PROVIDED TEXT —
══════

But are the banks willing to bear this additional burden? India’s first disability census 2001 report brings out the fact that two out of every hundred Indians suffer from some form of mental or physical disability. That means that there are approximately 22 million (i.e.2.2 crore) physically and mentally challenged people in our country and this forms about 2% of our population. However, there are no statistics available as to the amount of deposits placed with banks by these people to assess the impact on banks if such a move to offer higher rate of interest to this class of people is implemented. How do you lighten the burden on banks, if they are willing to consider this proposal?
According to Section 135 of the Companies Bill, 2011, presently under the consideration of the Parliament, every company having a net worth of Rs500 crore or turnover of Rs1,000 crore shall make every endeavour to ensure that the company spends in every financial year at least 2% of the average net profit of the company made during the three immediately preceding financial year in pursuance of its corporate social responsibility policy (CSR). Though the Companies Act is not applicable to the public sector banks due to their incorporation through separate statutes, they are expected to comply with this part of the CSR like any other company.
As per the statistics released by RBI, all commercial banks together made a net profit of over Rs70,000 crore during the year 2010-11 and 2% of this amounts to Rs1,400 crore per year, which should be more than adequate to meet the obligation of additional interest payable to this special class of depositors by all the banks put together, if the proposal is implemented. Besides, if the RBI abolishes the present practice of giving better rates on a single deposit of Rs15 lakh and above, it would save a considerable amount and add to their kitty to pay higher rate to these disabled people, who deserve it more than the rich depositors.

══════

ASSIGNMENT — Quote the passage on higher deposit rates for disabled depositors, from "As per the statistics" up to and including "the rich depositors.".

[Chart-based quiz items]
══════

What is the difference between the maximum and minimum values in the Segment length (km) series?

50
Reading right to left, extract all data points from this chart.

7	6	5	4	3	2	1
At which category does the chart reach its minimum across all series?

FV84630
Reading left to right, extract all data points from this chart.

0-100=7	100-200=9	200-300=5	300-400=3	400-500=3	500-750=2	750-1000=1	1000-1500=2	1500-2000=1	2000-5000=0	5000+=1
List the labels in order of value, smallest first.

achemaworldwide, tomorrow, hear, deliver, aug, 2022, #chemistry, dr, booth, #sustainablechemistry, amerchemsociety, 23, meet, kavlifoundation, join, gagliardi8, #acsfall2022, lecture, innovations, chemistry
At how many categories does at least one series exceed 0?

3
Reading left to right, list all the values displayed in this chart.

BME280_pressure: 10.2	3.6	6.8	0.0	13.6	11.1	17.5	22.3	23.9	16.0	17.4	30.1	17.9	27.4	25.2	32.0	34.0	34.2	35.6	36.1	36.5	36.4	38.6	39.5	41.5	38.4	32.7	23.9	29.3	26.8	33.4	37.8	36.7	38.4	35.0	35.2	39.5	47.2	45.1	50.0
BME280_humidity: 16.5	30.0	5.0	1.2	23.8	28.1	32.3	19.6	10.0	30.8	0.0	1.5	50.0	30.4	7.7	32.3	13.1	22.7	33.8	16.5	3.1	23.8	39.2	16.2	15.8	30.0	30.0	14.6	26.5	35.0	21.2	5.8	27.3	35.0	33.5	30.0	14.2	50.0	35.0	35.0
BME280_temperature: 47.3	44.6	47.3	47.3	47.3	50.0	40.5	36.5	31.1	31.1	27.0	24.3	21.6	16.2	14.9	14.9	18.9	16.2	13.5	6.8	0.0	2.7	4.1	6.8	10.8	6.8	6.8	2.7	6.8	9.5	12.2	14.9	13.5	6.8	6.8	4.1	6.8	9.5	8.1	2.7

══════

YOUR SOLUTION —
As per the statistics released by RBI, all commercial banks together made a net profit of over Rs70,000 crore during the year 2010-11 and 2% of this amounts to Rs1,400 crore per year, which should be more than adequate to meet the obligation of additional interest payable to this special class of depositors by all the banks put together, if the proposal is implemented. Besides, if the RBI abolishes the present practice of giving better rates on a single deposit of Rs15 lakh and above, it would save a considerable amount and add to their kitty to pay higher rate to these disabled people, who deserve it more than the rich depositors.